Experts: Prison Act in Egypt Is Unconstitutional
Lawyers and judges stressed that the current Prison Act is unconstitutional as it was passed in 1965 in the absence of parliament and was not reviewed after its formation.
They stressed that the Emergency Law hampers the role of the general prosecution in supervising places of detention belonging to the Interior Ministry.
Dr. Ibrahim Mohamed Ali, professor in Constitutional Law and Dean of the Faculty of Law in Monoufeya University stated during the conference that general prosecution, and supervising detention centres under the Prison Act and the laws of Criminal Procedures, identified the rights of detainees, but in reality, detainees do not receive their rights.
He criticised the contradiction between the two laws where the laws of Criminal Procedures provide that detainees have the right to submit complaints to the prison warden, and that the warden has to accept and pass them immediately to the prosecution; while the Prison Act gives the prison warden the authority to either accept or reject the complaint; hence, they will reject all complaints which would mostly be made against them.
He described the visits of members of the prosecution to prisons and detention centres as superficial and lacking surprise.
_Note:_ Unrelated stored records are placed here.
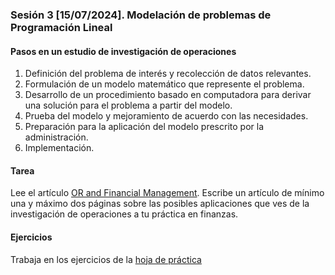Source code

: ### Sesión 3 [15/07/2024]. Modelación de problemas de Programación Lineal

#### Pasos en un estudio de investigación de operaciones
1. Definición del problema de interés y recolección de datos relevantes.
2. Formulación de un modelo matemático que represente el problema.
3. Desarrollo de un procedimiento basado en computadora para derivar una solución para el
problema a partir del modelo.
4. Prueba del modelo y mejoramiento de acuerdo con las necesidades.
5. Preparación para la aplicación del modelo prescrito por la administración.
6. Implementación.

#### Tarea
Lee el artículo [OR and Financial Management](https://github.com/intelica-learning/iee-io/blob/763514db83fc05943d1e0d543900000f42a5d08e/ashford1988.pdf). Escribe un artículo de mínimo una y máximo dos páginas sobre las posibles aplicaciones que ves de la investigación de operaciones a tu práctica en finanzas.

#### Ejercicios
Trabaja en los ejercicios de la [hoja de práctica](https://docs.google.com/document/d/1b9TonDlfm9-eYLlFcbCIJ_ivpIr00k9cK9h5U9kW0M4/edit?usp=sharing)
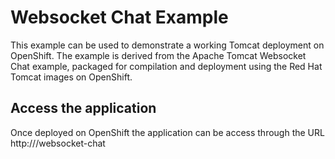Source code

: Websocket Chat Example
======================

This example can be used to demonstrate a working Tomcat deployment on OpenShift.  The example is derived from the Apache Tomcat Websocket Chat example, packaged for compilation and deployment using the Red Hat Tomcat images on OpenShift.

Access the application 
---------------------

Once deployed on OpenShift the application can be access through the URL http://<hostname>/websocket-chat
He explained that the general prosecution would not be strong unless the attorney general was chosen by the High Judiciary Council. He said: “As long as the attorney general is being chosen by the head of state it will have political measures”.
Councillor Ashraf Qandil, vice-president of Cairo Court of Appeals stated that the Emergency Law hampers the process of prosecutors inspecting the headquarters of security services, because security officers would issue an arrest warrant to detainees once they are informed that an inspection will take place.
Prosecutors cannot inspect the headquarters of security services without permission from the attorney general.